_Text segment_.

How hard is it to find someone worthwhile when living in a resort town, especially as a 40+ single woman? Here are the pros and cons of dating (from a female perspective).
Although the ratio of men to women is considered to be ideal with more men than women in mountainous resort towns, it usually boils down to the issue of quality over quantity.
Many local women find themselves dating the Peter Pan types — you know, the perpetual “man-boy” who keeps getting away with acting like they’re still in their 20’s when they’re really 40+.
“Peter” shucks responsibility, dodges commitment and is more concerned about having fun than growing up.
They don’t recognize that grownups can have a lot of fun too. Having said that, most locals end up in resort towns for fun’s sake, so you can’t knock that approach to life completely.
What Women Want
It’s just that when it comes to forming a serious relationship at mid-life, women desire a maturer grown-up because the Peters of the world will wear you down sooner or later. Dating this aloof type usually begins with a blast-off, moving full steam ahead. The romance of falling head-over-heels with a fun-lovin’, rugged mountain man certainly has its appeal. But after a few months of intense passion and endless possibilities, reality usually kicks in.

_The task_.
Repeat, word for word, the stretch of the resort-town dating text from "They don’t recognize" through "usually kicks in.". The records come from a separate, unrelated source.

_Data excerpts_.

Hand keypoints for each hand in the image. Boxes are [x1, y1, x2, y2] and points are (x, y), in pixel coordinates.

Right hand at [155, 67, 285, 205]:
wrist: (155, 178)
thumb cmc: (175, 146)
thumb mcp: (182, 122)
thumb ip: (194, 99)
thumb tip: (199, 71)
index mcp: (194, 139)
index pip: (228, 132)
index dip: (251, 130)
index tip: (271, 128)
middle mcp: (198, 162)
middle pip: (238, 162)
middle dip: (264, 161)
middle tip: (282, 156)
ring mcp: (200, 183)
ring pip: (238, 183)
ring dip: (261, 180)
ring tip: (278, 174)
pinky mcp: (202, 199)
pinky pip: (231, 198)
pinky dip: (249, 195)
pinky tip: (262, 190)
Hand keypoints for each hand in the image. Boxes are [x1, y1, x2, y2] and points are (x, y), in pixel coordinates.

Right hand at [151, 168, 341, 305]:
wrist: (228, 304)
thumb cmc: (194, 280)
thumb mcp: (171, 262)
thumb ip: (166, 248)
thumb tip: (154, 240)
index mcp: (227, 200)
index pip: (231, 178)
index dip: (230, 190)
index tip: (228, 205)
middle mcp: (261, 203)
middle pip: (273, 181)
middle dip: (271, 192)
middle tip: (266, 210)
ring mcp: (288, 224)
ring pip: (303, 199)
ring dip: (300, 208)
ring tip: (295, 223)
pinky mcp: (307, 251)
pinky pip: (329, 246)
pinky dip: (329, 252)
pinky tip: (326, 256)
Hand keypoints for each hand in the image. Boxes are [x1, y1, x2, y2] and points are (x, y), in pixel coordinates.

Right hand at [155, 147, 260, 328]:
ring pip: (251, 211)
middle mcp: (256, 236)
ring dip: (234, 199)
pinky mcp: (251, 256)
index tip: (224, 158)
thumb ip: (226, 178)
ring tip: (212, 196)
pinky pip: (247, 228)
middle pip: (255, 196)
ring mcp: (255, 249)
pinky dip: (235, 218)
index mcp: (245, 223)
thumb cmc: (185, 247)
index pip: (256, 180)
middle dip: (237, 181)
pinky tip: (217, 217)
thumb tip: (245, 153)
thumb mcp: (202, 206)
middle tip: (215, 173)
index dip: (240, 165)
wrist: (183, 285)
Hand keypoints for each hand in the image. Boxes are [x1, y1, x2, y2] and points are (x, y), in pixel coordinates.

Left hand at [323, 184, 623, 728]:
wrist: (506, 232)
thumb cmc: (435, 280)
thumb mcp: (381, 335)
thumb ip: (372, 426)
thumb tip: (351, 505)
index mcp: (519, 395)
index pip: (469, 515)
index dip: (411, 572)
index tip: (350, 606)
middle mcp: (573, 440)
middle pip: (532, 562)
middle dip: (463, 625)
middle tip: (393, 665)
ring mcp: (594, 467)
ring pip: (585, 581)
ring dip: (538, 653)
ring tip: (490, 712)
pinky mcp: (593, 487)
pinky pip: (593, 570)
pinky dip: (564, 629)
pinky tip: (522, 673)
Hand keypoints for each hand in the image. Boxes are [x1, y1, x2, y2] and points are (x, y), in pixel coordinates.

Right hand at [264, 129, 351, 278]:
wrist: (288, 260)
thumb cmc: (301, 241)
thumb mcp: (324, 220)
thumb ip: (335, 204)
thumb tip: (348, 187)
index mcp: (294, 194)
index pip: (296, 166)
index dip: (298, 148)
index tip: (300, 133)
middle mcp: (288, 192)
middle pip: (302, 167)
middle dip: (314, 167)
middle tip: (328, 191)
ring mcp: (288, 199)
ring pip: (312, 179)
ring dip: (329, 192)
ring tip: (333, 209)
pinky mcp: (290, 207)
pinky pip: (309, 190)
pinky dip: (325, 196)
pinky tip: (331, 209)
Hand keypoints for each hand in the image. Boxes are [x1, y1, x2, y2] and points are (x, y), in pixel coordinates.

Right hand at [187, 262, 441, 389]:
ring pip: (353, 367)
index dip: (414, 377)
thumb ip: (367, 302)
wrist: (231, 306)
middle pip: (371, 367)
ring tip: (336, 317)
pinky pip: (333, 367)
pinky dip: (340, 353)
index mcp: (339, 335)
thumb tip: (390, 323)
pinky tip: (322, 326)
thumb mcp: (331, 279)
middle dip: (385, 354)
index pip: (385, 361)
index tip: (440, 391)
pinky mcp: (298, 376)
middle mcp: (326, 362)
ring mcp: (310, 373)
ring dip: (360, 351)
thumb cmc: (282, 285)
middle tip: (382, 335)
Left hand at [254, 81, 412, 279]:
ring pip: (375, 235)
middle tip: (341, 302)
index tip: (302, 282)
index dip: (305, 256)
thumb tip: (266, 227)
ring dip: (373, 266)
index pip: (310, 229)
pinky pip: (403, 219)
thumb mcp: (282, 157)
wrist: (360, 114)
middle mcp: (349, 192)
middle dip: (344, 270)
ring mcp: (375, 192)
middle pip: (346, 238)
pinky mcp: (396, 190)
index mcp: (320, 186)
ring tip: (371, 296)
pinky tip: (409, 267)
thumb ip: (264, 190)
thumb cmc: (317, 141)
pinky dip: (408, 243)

...

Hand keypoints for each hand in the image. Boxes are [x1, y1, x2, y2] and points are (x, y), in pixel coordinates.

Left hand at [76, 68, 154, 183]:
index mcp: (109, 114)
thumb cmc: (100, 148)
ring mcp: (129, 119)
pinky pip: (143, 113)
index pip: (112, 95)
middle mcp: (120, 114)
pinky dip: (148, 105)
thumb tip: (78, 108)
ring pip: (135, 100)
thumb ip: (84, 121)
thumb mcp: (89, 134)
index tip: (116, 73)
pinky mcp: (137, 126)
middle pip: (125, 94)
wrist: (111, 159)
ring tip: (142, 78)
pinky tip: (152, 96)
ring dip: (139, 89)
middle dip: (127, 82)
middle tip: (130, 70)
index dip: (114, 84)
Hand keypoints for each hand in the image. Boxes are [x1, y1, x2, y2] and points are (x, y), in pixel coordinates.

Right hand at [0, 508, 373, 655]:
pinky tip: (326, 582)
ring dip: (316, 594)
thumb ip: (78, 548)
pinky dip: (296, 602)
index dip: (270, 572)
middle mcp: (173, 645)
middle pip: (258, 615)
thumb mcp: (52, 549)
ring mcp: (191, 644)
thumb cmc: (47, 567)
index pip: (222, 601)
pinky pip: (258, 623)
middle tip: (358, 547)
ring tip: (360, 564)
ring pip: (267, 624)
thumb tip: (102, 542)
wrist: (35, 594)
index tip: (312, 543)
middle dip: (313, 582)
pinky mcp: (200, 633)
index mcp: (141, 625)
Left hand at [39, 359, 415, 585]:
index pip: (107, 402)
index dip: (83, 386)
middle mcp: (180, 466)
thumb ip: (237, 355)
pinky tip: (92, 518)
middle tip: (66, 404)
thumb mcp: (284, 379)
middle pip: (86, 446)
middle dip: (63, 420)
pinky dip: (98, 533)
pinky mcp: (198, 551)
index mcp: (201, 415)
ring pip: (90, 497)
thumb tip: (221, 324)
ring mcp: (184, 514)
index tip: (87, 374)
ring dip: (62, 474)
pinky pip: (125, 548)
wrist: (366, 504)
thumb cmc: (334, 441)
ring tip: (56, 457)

---

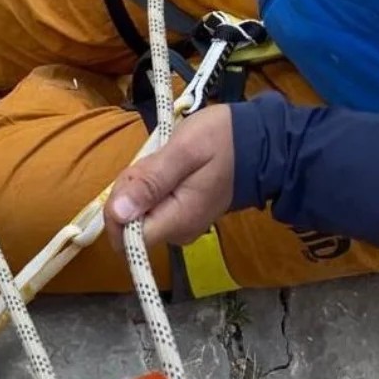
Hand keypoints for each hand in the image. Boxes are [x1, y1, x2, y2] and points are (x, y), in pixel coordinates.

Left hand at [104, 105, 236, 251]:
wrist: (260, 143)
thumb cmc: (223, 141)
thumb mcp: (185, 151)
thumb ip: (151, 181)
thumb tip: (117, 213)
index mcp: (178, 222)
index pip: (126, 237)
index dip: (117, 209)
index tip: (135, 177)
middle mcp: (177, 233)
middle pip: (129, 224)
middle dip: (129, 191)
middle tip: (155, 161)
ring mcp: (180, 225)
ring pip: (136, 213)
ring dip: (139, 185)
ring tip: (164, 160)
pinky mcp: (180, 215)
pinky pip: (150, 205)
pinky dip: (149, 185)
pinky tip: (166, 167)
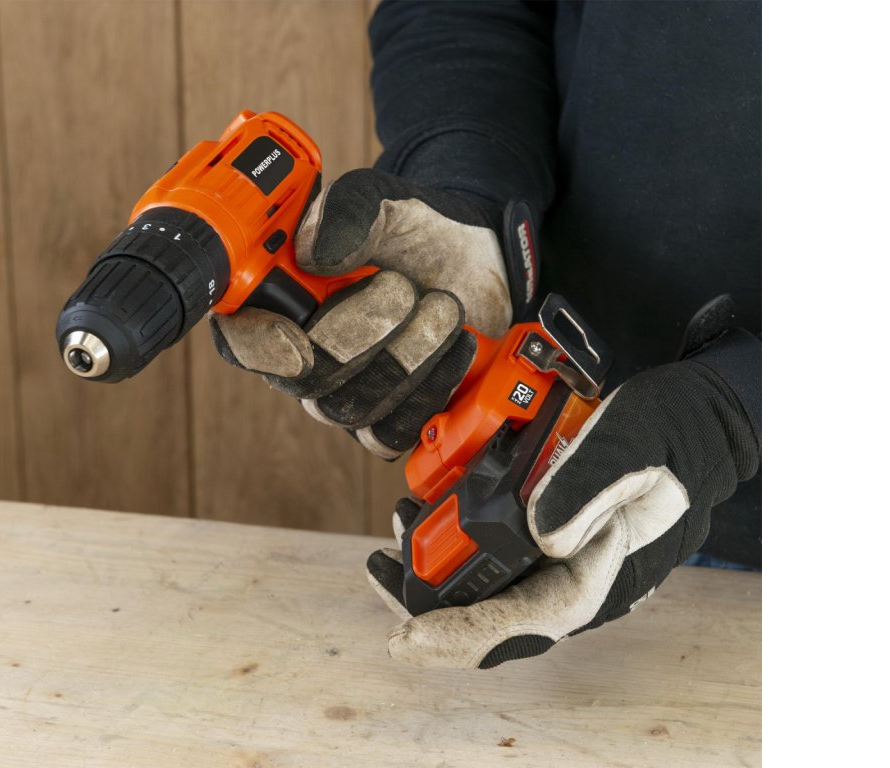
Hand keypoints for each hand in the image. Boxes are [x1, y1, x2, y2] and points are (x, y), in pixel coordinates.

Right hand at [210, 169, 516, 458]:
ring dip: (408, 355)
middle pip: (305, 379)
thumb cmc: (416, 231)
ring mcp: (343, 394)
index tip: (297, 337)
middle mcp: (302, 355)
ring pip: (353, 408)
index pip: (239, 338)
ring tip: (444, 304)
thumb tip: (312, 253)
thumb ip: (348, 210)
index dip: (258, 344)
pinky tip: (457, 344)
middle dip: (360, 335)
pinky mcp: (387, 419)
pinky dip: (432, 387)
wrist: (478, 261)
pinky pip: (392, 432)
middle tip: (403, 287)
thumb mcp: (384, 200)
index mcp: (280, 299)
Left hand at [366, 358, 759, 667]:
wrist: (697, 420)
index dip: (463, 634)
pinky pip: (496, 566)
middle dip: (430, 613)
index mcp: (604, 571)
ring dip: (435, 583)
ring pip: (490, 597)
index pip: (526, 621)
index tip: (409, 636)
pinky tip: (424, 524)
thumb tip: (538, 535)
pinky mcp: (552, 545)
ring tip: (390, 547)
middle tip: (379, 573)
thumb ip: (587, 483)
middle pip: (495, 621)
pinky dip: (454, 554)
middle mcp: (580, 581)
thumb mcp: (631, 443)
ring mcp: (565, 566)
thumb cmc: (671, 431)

_Exercise response_.
They don’t recognize that grownups can have a lot of fun too. Having said that, most locals end up in resort towns for fun’s sake, so you can’t knock that approach to life completely.
What Women Want
It’s just that when it comes to forming a serious relationship at mid-life, women desire a maturer grown-up because the Peters of the world will wear you down sooner or later. Dating this aloof type usually begins with a blast-off, moving full steam ahead. The romance of falling head-over-heels with a fun-lovin’, rugged mountain man certainly has its appeal. But after a few months of intense passion and endless possibilities, reality usually kicks in.